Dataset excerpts
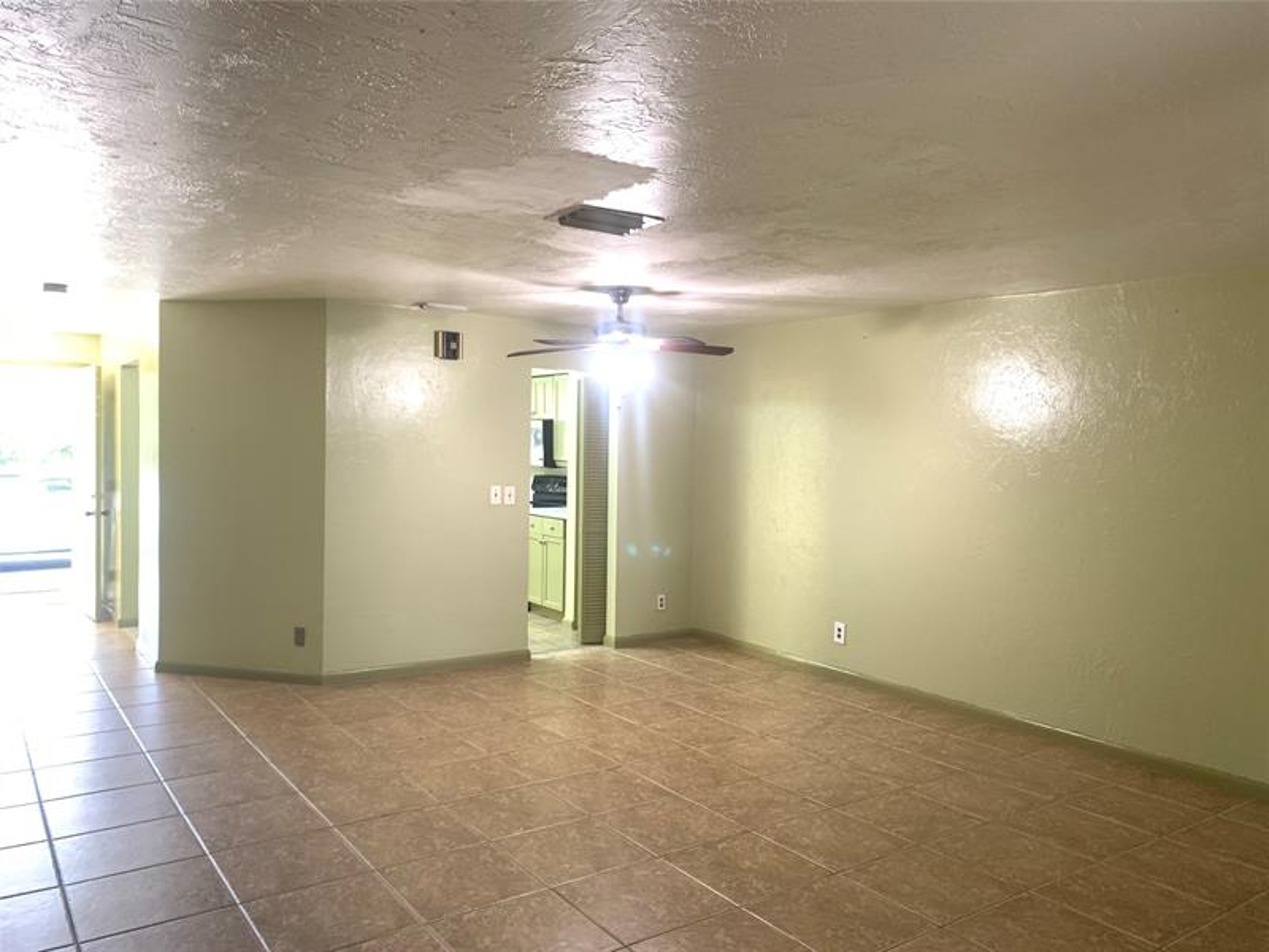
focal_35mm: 26
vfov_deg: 53.1
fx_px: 953
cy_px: 476
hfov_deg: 67.3
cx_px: 634
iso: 250
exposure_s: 1/60
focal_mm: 4.25
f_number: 1.8
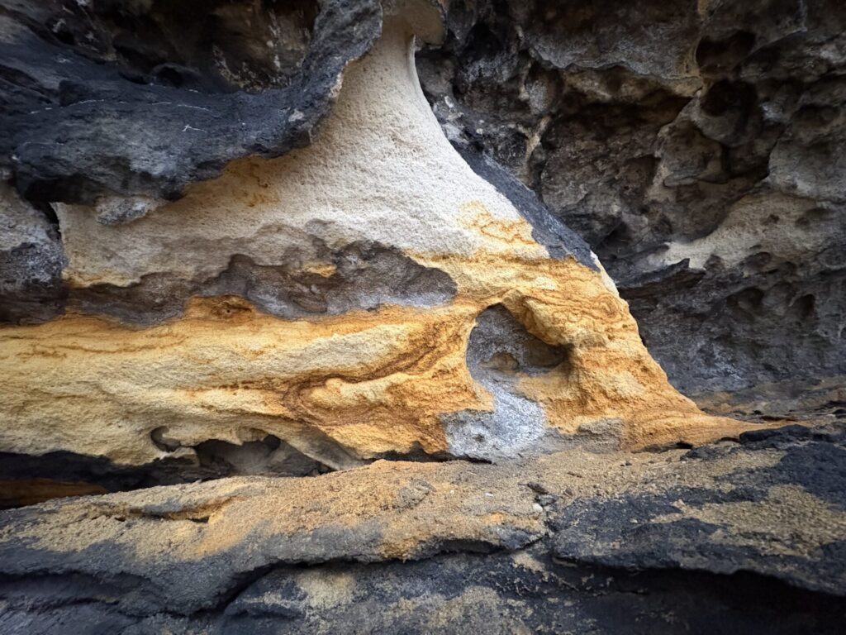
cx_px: 423
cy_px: 318
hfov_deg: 102.1
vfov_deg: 85.7
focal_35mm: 14
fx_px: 342
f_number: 2.2
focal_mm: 2.22
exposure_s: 1/41
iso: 1000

TASK ITEM
The line with "exposure_s: 1/60" and each line after it, through the final line of the data, are to be duplicated exactly, with pictures left out and nothing more included.

RESULT OF THIS TASK
exposure_s: 1/60
focal_mm: 4.25
f_number: 1.8
cx_px: 423
cy_px: 318
hfov_deg: 102.1
vfov_deg: 85.7
focal_35mm: 14
fx_px: 342
f_number: 2.2
focal_mm: 2.22
exposure_s: 1/41
iso: 1000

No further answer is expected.